Thursday, 15 March 2012

Wharram Percy Walk

Not quite the morning I'd hoped for when thinking of taking a wander over to Wharram Percy, the deserted medieval village not far from here.  The fog was pretty thick, so it was dank and cold as I made my way to my walk.

The spot you start the walk down to the village has this information board to give an overview of where you're going.


The route down is part of the Wolds Way.  A walk I must have a go at sometime as it passes through some lovely countryside.  I recently spoke to a fella in the village about this and he confessed to having got a little too enthusiastic and completed it in twenty two hours!  It's just shy of seventy miles, so he was fair motoring!

I was much more leisurely.



When not too far from the village I came across these deer prints.  I must get down to the local chemists to see if they sell plaster of paris to get Charlie making casts of the local faunas tracks.

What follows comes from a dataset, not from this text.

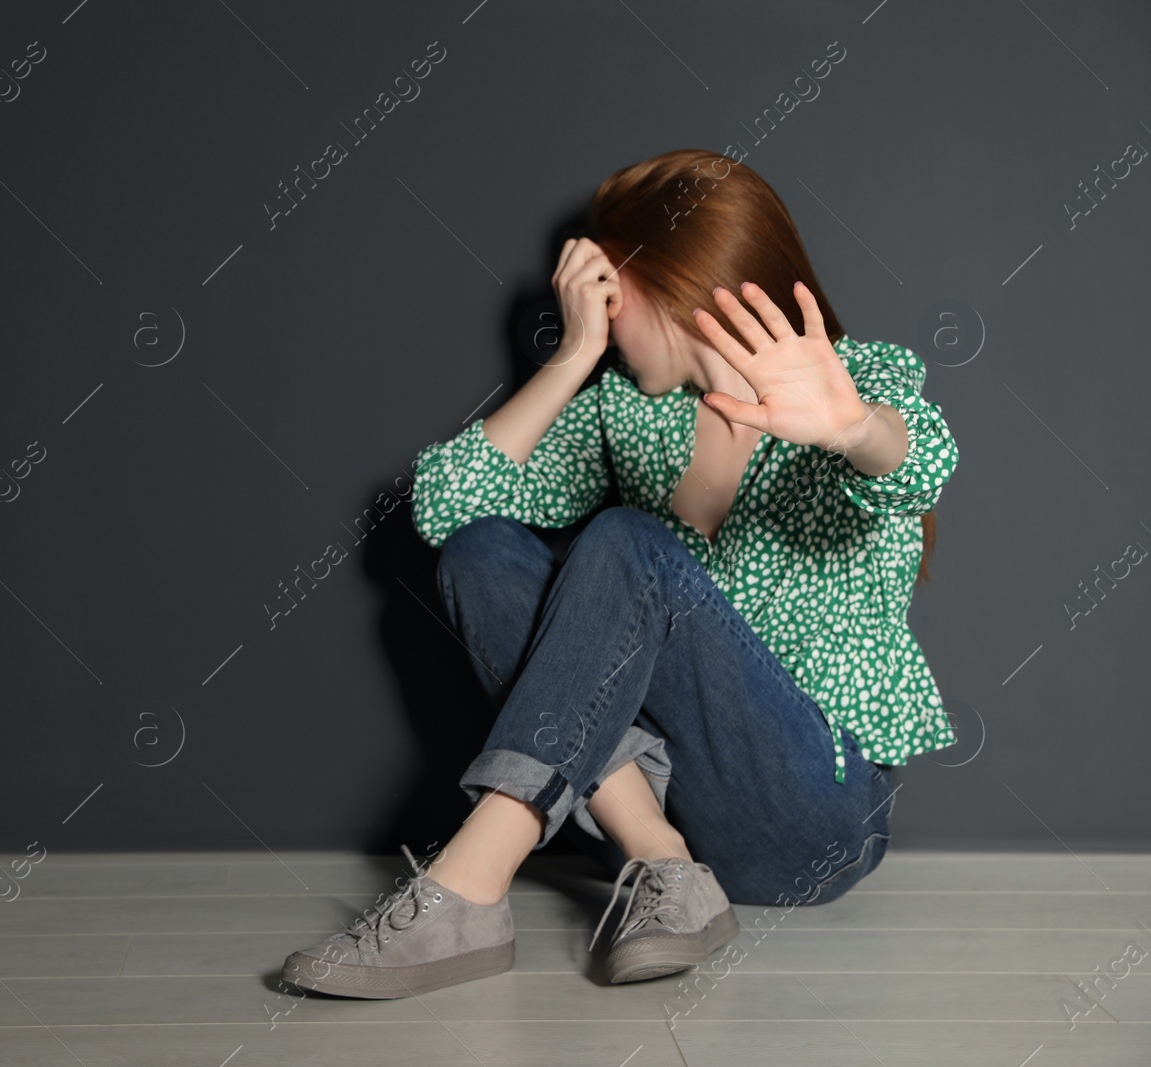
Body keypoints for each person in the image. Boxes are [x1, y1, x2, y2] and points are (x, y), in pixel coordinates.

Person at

Looking towards two of the restored cottages, these were used by the archaeologists when the dig here was in full swing.  The outline in the foreground shows the plan of an excavated building.  It looks quite big until you realise you would have shared it with cows etc.



This shows the village fish pond which would have provided a good source of protein for a Friday.

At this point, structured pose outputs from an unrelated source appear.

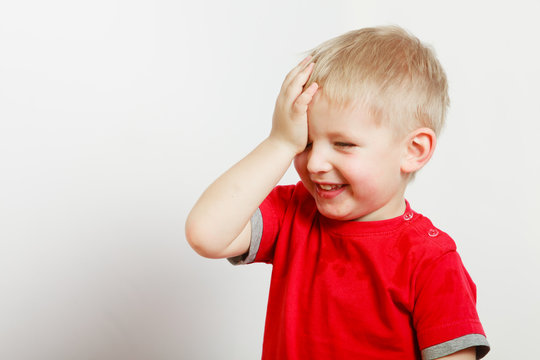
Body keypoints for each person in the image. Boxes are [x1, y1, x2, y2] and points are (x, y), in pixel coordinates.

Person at [185, 26, 490, 360]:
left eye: (343, 144)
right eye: (306, 142)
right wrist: (281, 142)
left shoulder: (431, 260)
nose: (315, 163)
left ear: (413, 150)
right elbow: (206, 234)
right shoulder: (292, 212)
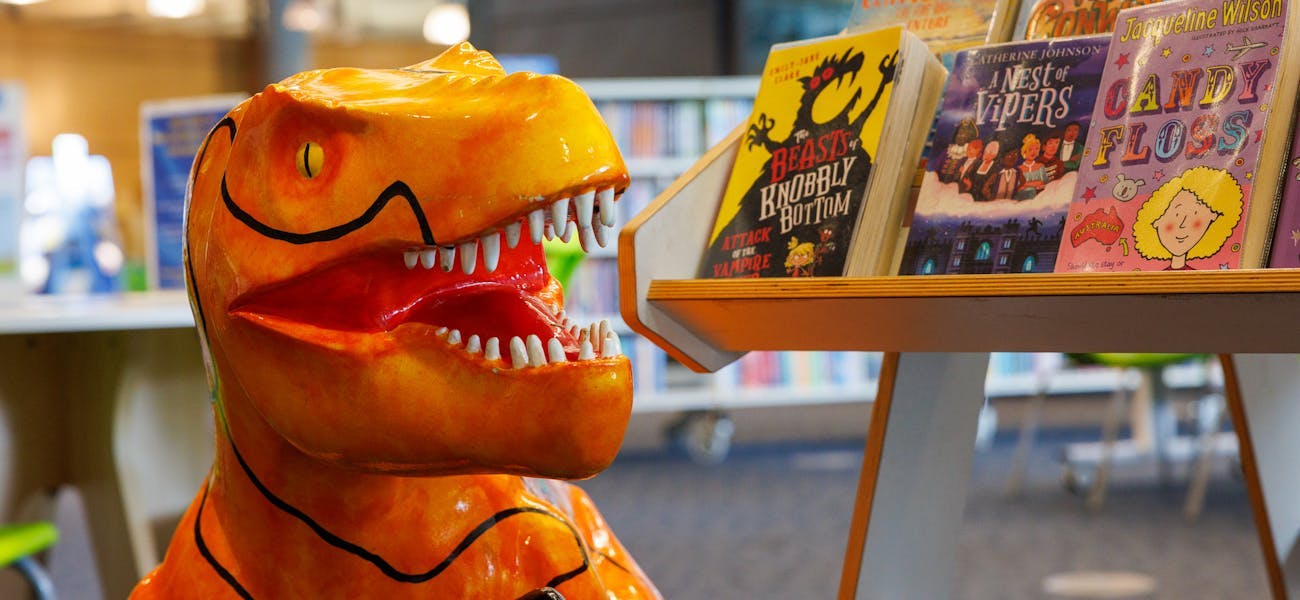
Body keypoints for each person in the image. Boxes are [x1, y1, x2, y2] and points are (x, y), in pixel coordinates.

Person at [1132, 166, 1243, 270]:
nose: (1182, 225)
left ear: (1212, 221)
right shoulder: (1152, 279)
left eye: (1195, 216)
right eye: (1176, 215)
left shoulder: (1198, 279)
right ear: (1156, 221)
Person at [1015, 133, 1047, 200]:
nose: (1034, 152)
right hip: (1021, 198)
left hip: (1040, 197)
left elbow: (1044, 183)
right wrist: (1035, 184)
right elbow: (1018, 188)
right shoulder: (1019, 169)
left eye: (1036, 149)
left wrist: (1025, 184)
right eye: (1030, 149)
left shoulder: (1041, 166)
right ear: (1024, 152)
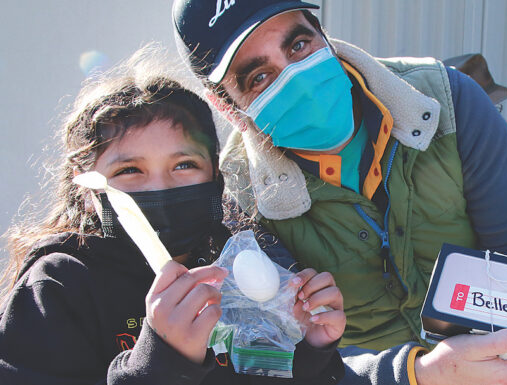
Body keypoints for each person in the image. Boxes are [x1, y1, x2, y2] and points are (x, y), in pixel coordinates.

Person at [172, 1, 507, 384]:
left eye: (299, 45)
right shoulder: (238, 196)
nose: (297, 79)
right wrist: (420, 374)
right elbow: (284, 361)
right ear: (227, 106)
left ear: (323, 35)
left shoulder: (446, 100)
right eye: (260, 76)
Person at [0, 48, 346, 385]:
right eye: (129, 170)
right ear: (89, 193)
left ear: (215, 177)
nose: (159, 188)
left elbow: (262, 372)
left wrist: (309, 352)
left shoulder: (236, 268)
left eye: (184, 165)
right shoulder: (59, 285)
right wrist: (163, 361)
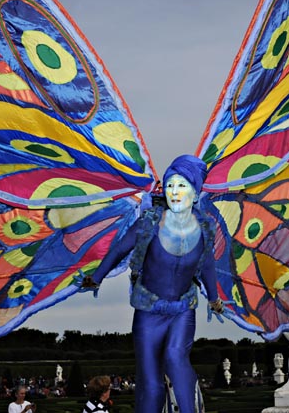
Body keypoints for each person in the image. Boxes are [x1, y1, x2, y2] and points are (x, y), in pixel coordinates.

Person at [83, 154, 223, 413]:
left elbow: (207, 266)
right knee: (151, 386)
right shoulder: (148, 221)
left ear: (195, 192)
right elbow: (118, 250)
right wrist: (97, 277)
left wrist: (214, 298)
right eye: (170, 185)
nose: (174, 192)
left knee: (175, 356)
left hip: (182, 309)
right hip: (148, 312)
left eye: (181, 186)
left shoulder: (204, 228)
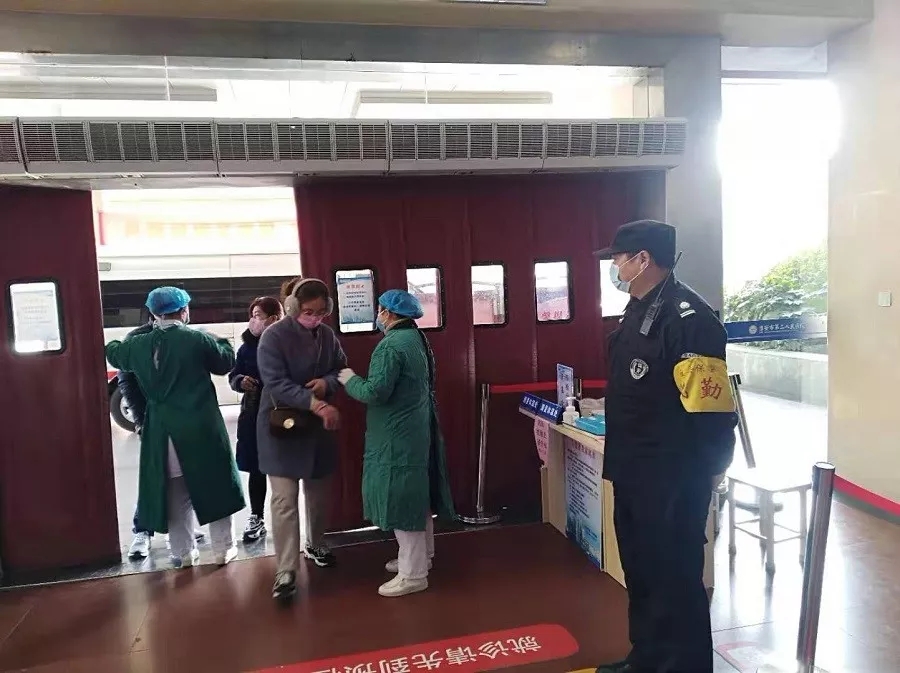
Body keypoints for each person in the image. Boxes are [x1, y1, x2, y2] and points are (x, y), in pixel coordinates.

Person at [593, 220, 738, 673]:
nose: (615, 267)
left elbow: (711, 407)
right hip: (635, 470)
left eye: (618, 258)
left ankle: (684, 666)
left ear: (643, 259)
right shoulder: (638, 309)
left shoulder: (688, 319)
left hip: (673, 475)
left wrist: (714, 467)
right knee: (642, 572)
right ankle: (647, 659)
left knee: (674, 577)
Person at [105, 287, 246, 569]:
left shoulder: (138, 344)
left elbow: (114, 352)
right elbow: (225, 361)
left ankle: (183, 553)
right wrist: (218, 339)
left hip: (162, 430)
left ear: (153, 313)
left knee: (175, 495)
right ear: (184, 311)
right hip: (201, 427)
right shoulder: (197, 339)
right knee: (217, 486)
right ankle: (222, 549)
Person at [338, 290, 455, 598]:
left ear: (388, 313)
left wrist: (349, 379)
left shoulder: (390, 346)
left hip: (396, 434)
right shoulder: (416, 339)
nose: (378, 315)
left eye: (380, 310)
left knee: (401, 499)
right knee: (417, 497)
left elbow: (375, 392)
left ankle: (413, 574)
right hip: (416, 428)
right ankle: (421, 558)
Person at [257, 277, 346, 601]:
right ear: (293, 307)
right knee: (284, 500)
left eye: (321, 312)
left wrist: (327, 383)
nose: (315, 318)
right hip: (281, 425)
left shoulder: (328, 336)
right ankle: (285, 570)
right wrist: (317, 404)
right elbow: (276, 382)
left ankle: (316, 543)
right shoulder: (273, 336)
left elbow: (342, 369)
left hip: (317, 431)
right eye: (309, 312)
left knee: (318, 496)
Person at [119, 314, 205, 560]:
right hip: (154, 422)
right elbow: (128, 384)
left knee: (182, 477)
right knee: (154, 477)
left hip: (183, 422)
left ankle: (180, 529)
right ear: (154, 314)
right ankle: (142, 531)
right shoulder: (138, 339)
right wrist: (141, 421)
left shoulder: (185, 338)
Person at [228, 296, 283, 543]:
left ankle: (286, 519)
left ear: (274, 318)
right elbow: (234, 375)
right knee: (256, 468)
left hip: (281, 413)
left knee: (284, 469)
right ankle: (256, 517)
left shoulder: (287, 343)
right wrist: (240, 381)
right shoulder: (246, 348)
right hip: (252, 413)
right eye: (252, 315)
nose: (253, 320)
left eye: (258, 315)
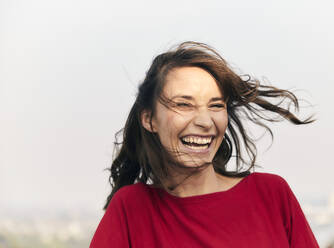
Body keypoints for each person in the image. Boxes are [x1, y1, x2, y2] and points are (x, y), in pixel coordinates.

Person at [90, 42, 319, 248]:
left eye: (216, 106)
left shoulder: (272, 194)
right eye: (183, 104)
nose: (204, 121)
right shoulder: (130, 209)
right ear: (149, 119)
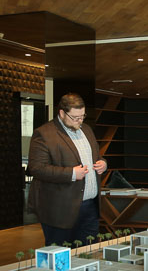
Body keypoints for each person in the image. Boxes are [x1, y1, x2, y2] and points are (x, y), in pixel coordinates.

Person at [27, 92, 107, 247]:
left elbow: (96, 156)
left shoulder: (87, 130)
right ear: (62, 113)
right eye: (75, 117)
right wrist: (71, 174)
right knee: (61, 256)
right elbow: (36, 168)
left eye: (82, 116)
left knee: (87, 253)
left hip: (90, 206)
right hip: (60, 209)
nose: (80, 121)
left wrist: (103, 163)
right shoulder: (44, 134)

A couple of bracket fungi and some Lichen.  I've just re-read H.G. Wells 'War of the Worlds' and this lichen made me think of the red weed the martian's brought with them.

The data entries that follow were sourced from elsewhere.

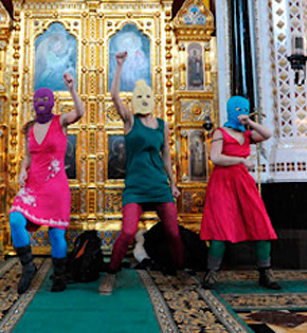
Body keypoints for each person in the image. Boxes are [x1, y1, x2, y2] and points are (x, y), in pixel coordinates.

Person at [98, 51, 183, 295]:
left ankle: (180, 270)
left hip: (158, 185)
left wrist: (173, 183)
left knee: (173, 232)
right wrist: (119, 65)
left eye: (147, 96)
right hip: (135, 186)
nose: (144, 100)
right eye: (140, 97)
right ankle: (111, 274)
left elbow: (165, 156)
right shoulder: (129, 120)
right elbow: (114, 96)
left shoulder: (162, 125)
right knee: (127, 232)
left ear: (153, 99)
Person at [8, 73, 84, 294]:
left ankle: (59, 275)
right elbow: (28, 157)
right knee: (15, 219)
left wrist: (72, 89)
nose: (41, 103)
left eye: (45, 99)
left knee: (56, 234)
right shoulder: (29, 129)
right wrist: (22, 170)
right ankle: (28, 267)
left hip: (56, 188)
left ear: (51, 102)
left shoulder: (60, 121)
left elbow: (80, 112)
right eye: (37, 100)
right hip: (33, 186)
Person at [200, 96, 280, 290]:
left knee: (260, 223)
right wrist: (241, 160)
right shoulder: (220, 132)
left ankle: (265, 271)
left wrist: (250, 122)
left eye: (245, 109)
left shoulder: (247, 134)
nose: (241, 113)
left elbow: (268, 134)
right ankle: (211, 272)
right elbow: (215, 157)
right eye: (238, 110)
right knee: (220, 227)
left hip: (243, 183)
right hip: (222, 183)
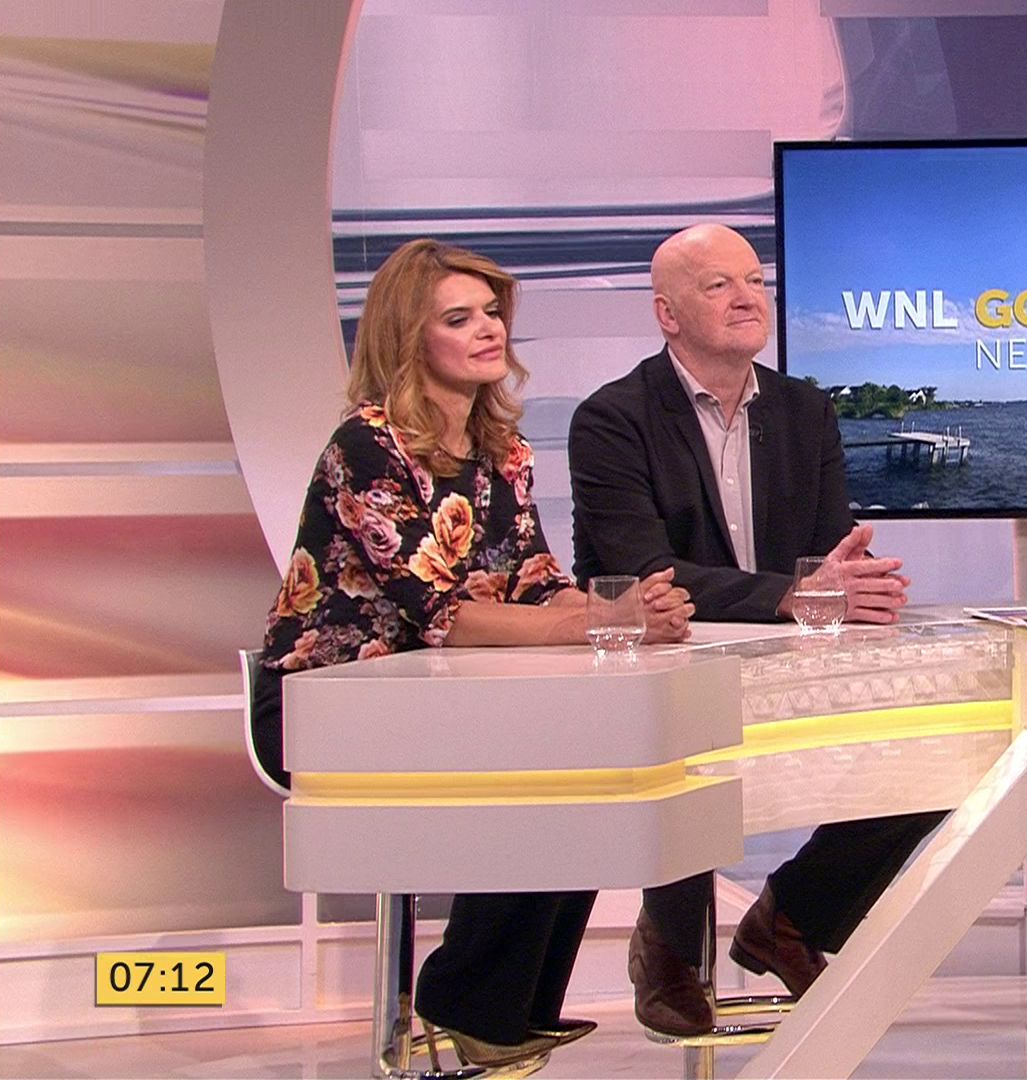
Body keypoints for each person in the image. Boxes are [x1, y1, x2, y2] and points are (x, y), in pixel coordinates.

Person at [254, 239, 694, 1072]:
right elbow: (442, 613)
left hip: (446, 694)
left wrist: (627, 615)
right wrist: (594, 625)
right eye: (459, 319)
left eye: (492, 313)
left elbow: (536, 583)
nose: (489, 329)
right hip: (327, 704)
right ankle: (467, 995)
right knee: (550, 762)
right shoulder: (367, 446)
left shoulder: (504, 448)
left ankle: (509, 1004)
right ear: (408, 338)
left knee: (601, 759)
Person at [567, 223, 940, 1037]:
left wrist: (851, 587)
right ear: (667, 314)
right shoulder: (612, 419)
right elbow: (643, 576)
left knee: (936, 748)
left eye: (754, 281)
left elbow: (826, 560)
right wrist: (798, 595)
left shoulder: (805, 410)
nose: (747, 299)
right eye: (719, 285)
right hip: (667, 662)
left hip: (785, 653)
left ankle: (793, 916)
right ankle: (669, 944)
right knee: (684, 744)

The church of St Martins looking very fallorn in the misty morning light, it remained in use for quite a while after the last tenants had been evicted, the dates on the headstones are as late as the early 19th century.



As you can imagine, this place causes a fair amount of reflection and I couldn't help wonder what the village I live in will look like in a few centuries.  With the inevitable changes the planet will undergo as fuel becomes a rarer and more expensive resource, will the rural landscape change as as a result of folks moving closer to transport networks.  Who knows, our cottage was built shortly after Charles II gained the throne.  If only the walls could talk!